This is part 1 in a four-part series of blogs documenting the early history of Paignton Zoo
As Paignton Zoo celebrates its centenary year, we have been looking back through 100 years of zoo history. The story begins with Herbert Whitley, the founder of Paignton Zoo, and the early years which evolve from his private collection of plants and animals into the zoo that we know and love today.
Herbert’s family history
Herbert Whitley was born in 1886 in Liverpool to politician and beer entrepreneur Edward Ewart Whitley and his wife Eleanor. Edward was a senior partner at the Greenall–Whitley brewery empire and, as a result, was enormously wealthy. Herbert was the fourth of Whitley’s five children and spent much of his early life at boarding school, as was the custom for children of well-to-do families at the time. When Edward Whitley died in 1892, his large estate passed to his family.
Relocating to Paignton
In 1904, shortly after Herbert finished school, the Whitley family relocated to Paignton. They purchased Primley House, the former residence of the notable Belfield family, along with the surrounding estate. Some of these grounds would later become the site for Paignton Zoo and the nature reserves of Clennon Gorge and Primley Woods. The house itself is now run as a care home and has been listed as grade II heritage building for its historical importance.
While the Whitley family settled into their new home, Herbert went off to Cambridge University to study agriculture. When he returned in 1907, he continued to pursue his interest in the natural world. He spent lots of his time cultivating plants in the sixteen greenhouses adjoining the family home as well as breeding livestock with his brother William.
Herbert’s eye for detail in breeding livestock led to many cabinets worth of trophies and prizes. He had a particular fascination for the colour blue, and invested considerable time and effort into creating varieties of plant and animal with a blue hue. Several of Herbert’s botanical creations survive to this day, along with detailed pedigree records of his numerous breeding successes. (This might have been a precursor to the coordinated breeding programmes and studbooks which underpin much of a modern zoo’s conservation efforts.)

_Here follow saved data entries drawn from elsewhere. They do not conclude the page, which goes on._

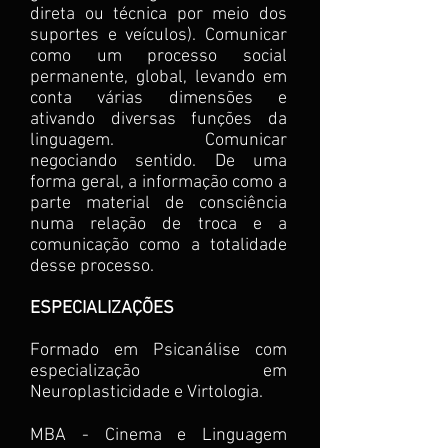
direta ou técnica por meio dos
suportes e veículos). Comunicar
como um processo social
permanente, global, levando em
conta várias dimensões e
ativando diversas funções da
linguagem. Comunicar
negociando sentido. De uma
forma geral, a informação como a
parte material de consciência
numa relação de troca e a
comunicação como a totalidade
desse processo.
ESPECIALIZAÇÕES
Formado em Psicanálise com
especialização em
Neuroplasticidade e Virtologia.
MBA - Cinema e Linguagem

Alongside livestock, Herbert’s other abiding obsession was pigeons. He employed a pigeon manager to oversee the care and breeding of over 150 varieties of domestic pigeon, which he kept in a large pigeon loft. In the early years of his zoo, Herbert displayed perhaps the largest array of pigeon varieties ever assembled in Europe. In the 40s, he contributed to the war effort by breeding homing pigeons to be used to carry important messages.
Despite his wealth, Herbert was known for dressing scruffily: he almost never wore a tie and preferred an open-necked shirt, which would have raised eyebrows in his time especially among his high-society peers. People often mistook him for a farmer or gardener, not the owner of a successful country estate and later a zoo. Perhaps he preferred it this way, as Herbert was a shy man who was famously awkward in the company of women. He never married, and the closest female companion he ever kept was staff member and animal keeper Gladys Salter, who remained with him throughout his life.
Expanding Herbert’s empire
In 1920, Herbert built ‘the fish passage’: a corridor lined with aquariums and terrariums that housed a colourful assortment of aquatic animals and plants. This passage linked his office to the greenhouses, which were filled with botanical and zoological specimens from all around the world. A year later, in 1921, he purchased land surrounding Slapton Ley on the South Devon coast. The Ley, a freshwater lake separated from the sea by a gravel spit, had been under threat from development, and in a move that was almost unprecedented for the time, Herbert bought the land to protect it. This land, now a nature reserve, is still owned by our charity Wild Planet Trust who continue to protect and study the site.
As Herbert’s collection of plants and animals grew, he began building a bespoke site designated for housing all of these specimens. It was in 1923 that he decided to open this site up for public viewing, and Torbay Zoological Gardens (now known as Paignton Zoo) was founded. At a cost of 1 shilling for adults and 6pence for children, it was one of only a handful of zoos in the country at this time. Herbert had intended the zoo to be a place of learning and a means of educating its visitors about the natural world by experiencing it first-hand: a mission that remains as true today as it was in 1923.